Advocacy groups have also emphasized the importance of expanding treatment options. The Arthritis Foundation noted that additional oral therapies could help address persistent unmet needs among patients living with both joint and skin manifestations of PsA.
With this approval, TYK2 inhibition enters the rheumatology space after first establishing a role in dermatology. Ongoing long-term studies and open-label extension trials — some extending to 156 weeks — are expected to further clarify the durability of response and long-term safety profile.
The approval of deucravacitinib includes warnings and precautions such as hypersensitivity reactions, infections (including tuberculosis), malignancy (including lymphoma), rhabdomyolysis with elevated CPK levels, and laboratory abnormalities. As with other immune-modulating therapies, clinicians should consider vaccination status and infection risk prior to treatment.

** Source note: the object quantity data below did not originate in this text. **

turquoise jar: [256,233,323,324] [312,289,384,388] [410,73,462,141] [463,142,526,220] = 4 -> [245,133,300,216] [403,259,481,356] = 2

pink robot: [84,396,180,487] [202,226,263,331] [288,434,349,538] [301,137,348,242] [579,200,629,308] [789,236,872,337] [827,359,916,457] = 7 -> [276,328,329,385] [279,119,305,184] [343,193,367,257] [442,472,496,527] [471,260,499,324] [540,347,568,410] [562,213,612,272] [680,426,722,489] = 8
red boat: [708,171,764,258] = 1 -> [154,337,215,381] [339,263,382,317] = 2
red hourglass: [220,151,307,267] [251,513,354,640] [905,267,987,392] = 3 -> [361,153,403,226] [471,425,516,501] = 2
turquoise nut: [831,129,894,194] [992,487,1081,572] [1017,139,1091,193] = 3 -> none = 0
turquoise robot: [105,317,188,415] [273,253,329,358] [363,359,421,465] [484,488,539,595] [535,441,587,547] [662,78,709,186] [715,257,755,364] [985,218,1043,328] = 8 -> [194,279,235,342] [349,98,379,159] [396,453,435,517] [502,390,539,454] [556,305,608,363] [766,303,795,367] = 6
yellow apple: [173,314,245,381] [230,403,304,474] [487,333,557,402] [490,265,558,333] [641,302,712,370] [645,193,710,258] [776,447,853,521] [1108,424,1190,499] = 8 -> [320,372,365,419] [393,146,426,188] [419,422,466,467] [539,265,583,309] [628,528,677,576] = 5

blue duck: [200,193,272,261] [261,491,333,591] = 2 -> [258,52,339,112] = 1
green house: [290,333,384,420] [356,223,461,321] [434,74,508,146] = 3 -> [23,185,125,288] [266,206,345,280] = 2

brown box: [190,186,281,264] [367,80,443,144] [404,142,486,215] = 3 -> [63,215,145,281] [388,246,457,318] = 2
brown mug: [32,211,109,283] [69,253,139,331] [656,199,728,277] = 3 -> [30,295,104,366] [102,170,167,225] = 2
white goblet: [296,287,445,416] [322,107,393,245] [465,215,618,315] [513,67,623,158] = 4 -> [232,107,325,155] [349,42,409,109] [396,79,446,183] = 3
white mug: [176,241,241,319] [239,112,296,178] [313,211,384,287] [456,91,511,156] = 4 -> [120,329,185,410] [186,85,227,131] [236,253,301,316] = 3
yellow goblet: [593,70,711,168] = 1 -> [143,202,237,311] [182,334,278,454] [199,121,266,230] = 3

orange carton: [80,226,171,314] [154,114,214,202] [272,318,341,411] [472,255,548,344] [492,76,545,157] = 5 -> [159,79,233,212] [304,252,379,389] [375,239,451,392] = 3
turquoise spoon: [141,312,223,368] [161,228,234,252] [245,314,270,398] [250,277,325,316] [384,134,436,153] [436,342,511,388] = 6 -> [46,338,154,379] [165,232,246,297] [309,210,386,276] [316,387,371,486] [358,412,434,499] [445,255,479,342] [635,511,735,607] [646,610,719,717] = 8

For clinicians treating psoriatic disease, decisions around incorporating TYK2 inhibition into treatment algorithms will likely depend on patient characteristics, prior therapy exposure, and evolving comparative data with other oral and biologic agents.
Final Thoughts
Ongoing studies will help clarify the long-term safety and durability of response with deucravacitinib, providing clinicians and patients with important insights as TYK2 inhibition becomes an established option in psoriatic disease management.